» **Task prompt**: Exactly repeat all the records below, omitting the images they hold.

» **Records to use**:
--------------------

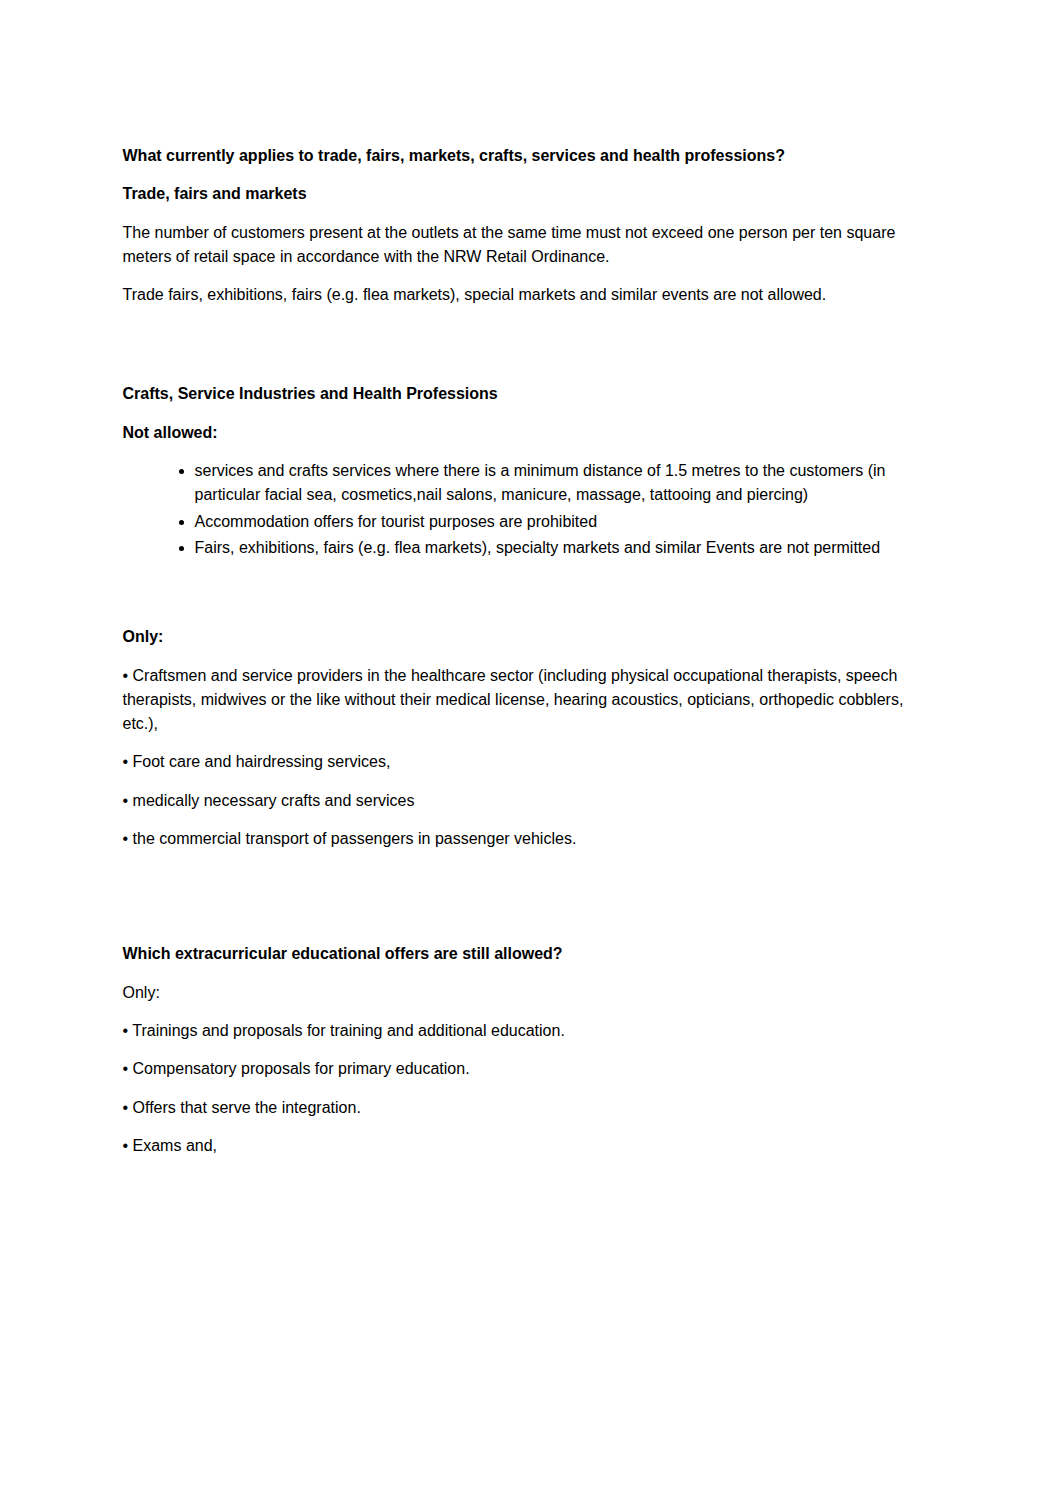What currently applies to trade, fairs, markets, crafts, services and health professions?
Trade, fairs and markets
The number of customers present at the outlets at the same time must not exceed one person per ten square meters of retail space in accordance with the NRW Retail Ordinance.
Trade fairs, exhibitions, fairs (e.g. flea markets), special markets and similar events are not allowed.
Crafts, Service Industries and Health Professions
Not allowed:
services and crafts services where there is a minimum distance of 1.5 metres to the customers (in particular facial sea, cosmetics,nail salons, manicure, massage, tattooing and piercing)
Accommodation offers for tourist purposes are prohibited
Fairs, exhibitions, fairs (e.g. flea markets), specialty markets and similar Events are not permitted
Only:
• Craftsmen and service providers in the healthcare sector (including physical occupational therapists, speech therapists, midwives or the like without their medical license, hearing acoustics, opticians, orthopedic cobblers, etc.),
• Foot care and hairdressing services,
• medically necessary crafts and services
• the commercial transport of passengers in passenger vehicles.
Which extracurricular educational offers are still allowed?
Only:
• Trainings and proposals for training and additional education.
• Compensatory proposals for primary education.
• Offers that serve the integration.
• Exams and,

--------------------

» **Answer box**:
What currently applies to trade, fairs, markets, crafts, services and health professions?
Trade, fairs and markets
The number of customers present at the outlets at the same time must not exceed one person per ten square meters of retail space in accordance with the NRW Retail Ordinance.
Trade fairs, exhibitions, fairs (e.g. flea markets), special markets and similar events are not allowed.
Crafts, Service Industries and Health Professions
Not allowed:
services and crafts services where there is a minimum distance of 1.5 metres to the customers (in particular facial sea, cosmetics,nail salons, manicure, massage, tattooing and piercing)
Accommodation offers for tourist purposes are prohibited
Fairs, exhibitions, fairs (e.g. flea markets), specialty markets and similar Events are not permitted
Only:
• Craftsmen and service providers in the healthcare sector (including physical occupational therapists, speech therapists, midwives or the like without their medical license, hearing acoustics, opticians, orthopedic cobblers, etc.),
• Foot care and hairdressing services,
• medically necessary crafts and services
• the commercial transport of passengers in passenger vehicles.
Which extracurricular educational offers are still allowed?
Only:
• Trainings and proposals for training and additional education.
• Compensatory proposals for primary education.
• Offers that serve the integration.
• Exams and,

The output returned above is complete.